Un peu plus loin dans son message d’ouverture, Emmanuelle Seyboldt poursuit : « En tous temps et en tous lieux, les chrétiens se demandent comment vivre et témoigner de Jésus-Christ. Chaque époque présente des défis particuliers, des dangers, des risques, des tentations aussi (…) Aujourd’hui, nous pouvons ajouter aussi quelques défis auxquels les Églises et finalement tous nos contemporains sont confrontés : la sécularisation, la perte de crédibilité des institutions et de la parole d’une manière générale, la fin de la transmission familiale, l’éclatement de la société en microbulles sous la pression de la mondialisation, la méfiance généralisée et bien sûr le défi écologique et les conversions qu’il suppose dans notre manière de vivre, et ses conséquences, notamment les déplacements de population à venir. Alors, quelle est la mission de l’Église aujourd’hui ? » Et citant la traversée du lac de Tibériade par Jésus et ses disciples relatée au chapitre 4 de l’Évangile de Marc, Emmanuelle Seyboldt conclut : « Peut-être qu’aujourd’hui la mission de l’Église est de monter franchement dans la barque et de passer sur l’autre rive, dans le chaos du monde. Et comme ministres, on chercherait des hommes et des femmes de toutes sortes, venus de partout, qui n’ont pas le mal de mer et ne craignent pas la compagnie des vociférants. Je ne sais pas comment on pourrait appeler ces nouvelles formes de ministères, des colporteurs ou des témoins ? Pourtant je sais que c’est là que le Seigneur nous attend. »
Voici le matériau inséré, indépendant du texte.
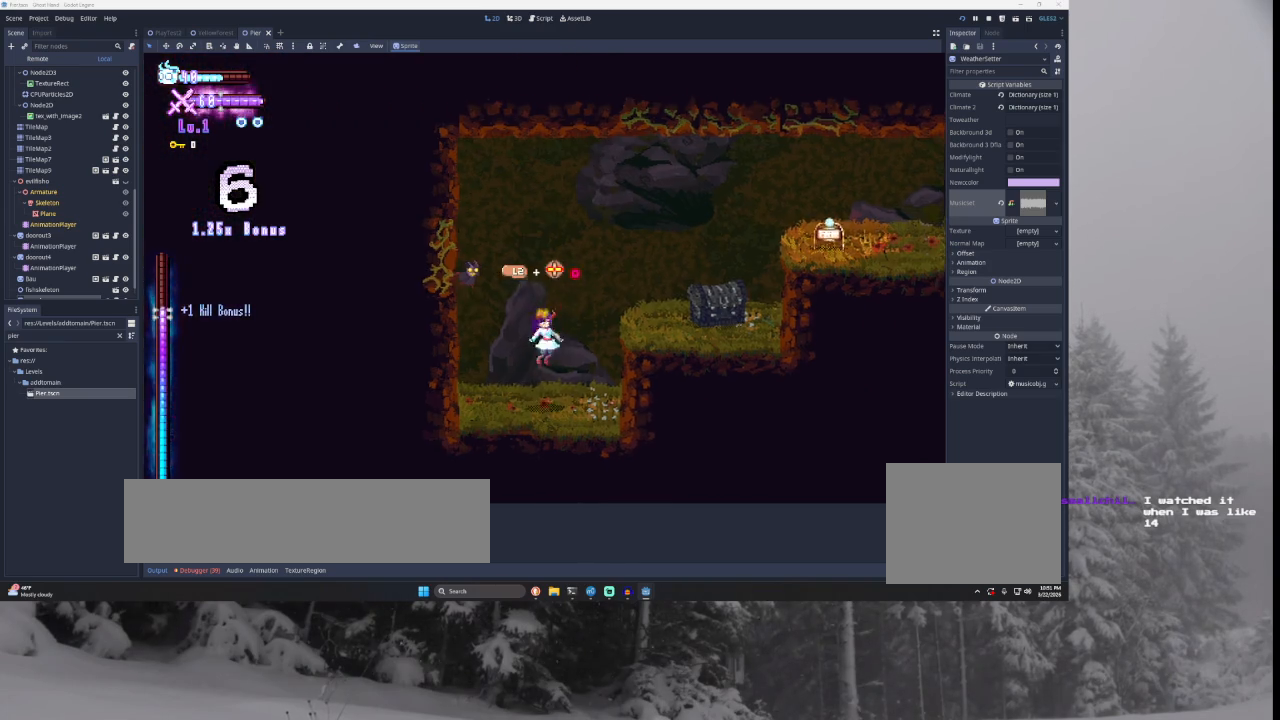
{"buttons": [], "left_stick": "center", "right_stick": "center", "events": []}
Une perspective qui devrait se retrouver dans les deux documents qui seront proposés au débat, puis au vote : la Charte pour une Église de témoins, texte d’encouragement et de partage de convictions sur la mission de l’Église et les ministères ; et les objectifs stratégiques, définissant de grands domaines de travail et d’orientations, à partir desquels des propositions concrètes feront l’objet de la suite de la consultation synodale (en 2023-2024). La Charte devrait s’organiser autour de quatre points : affirmer la vocation de témoins de celles et ceux qui vivent l’Église, dans la lignée de « l’Église de témoins » qu’appelait de ses voeux Laurent Schlumberger ; réaffirmer le besoin de la rencontre et du partage face aux risques de repli ; insister sur la joie de la vie en Christ ; rappeler que la mission est d’abord un projet de Dieu, dans lequel viennent s’inscrire les chrétiens. Quant aux objectifs stratégiques, ils devraient tourner également autour de quatre axes : l’approfondissement de la foi, la connaissance des besoins dans notre société, des projets de vie des paroisses plus centrés sur la mission, et une réflexion sur les ministères utiles pour atteindre de tels objectifs.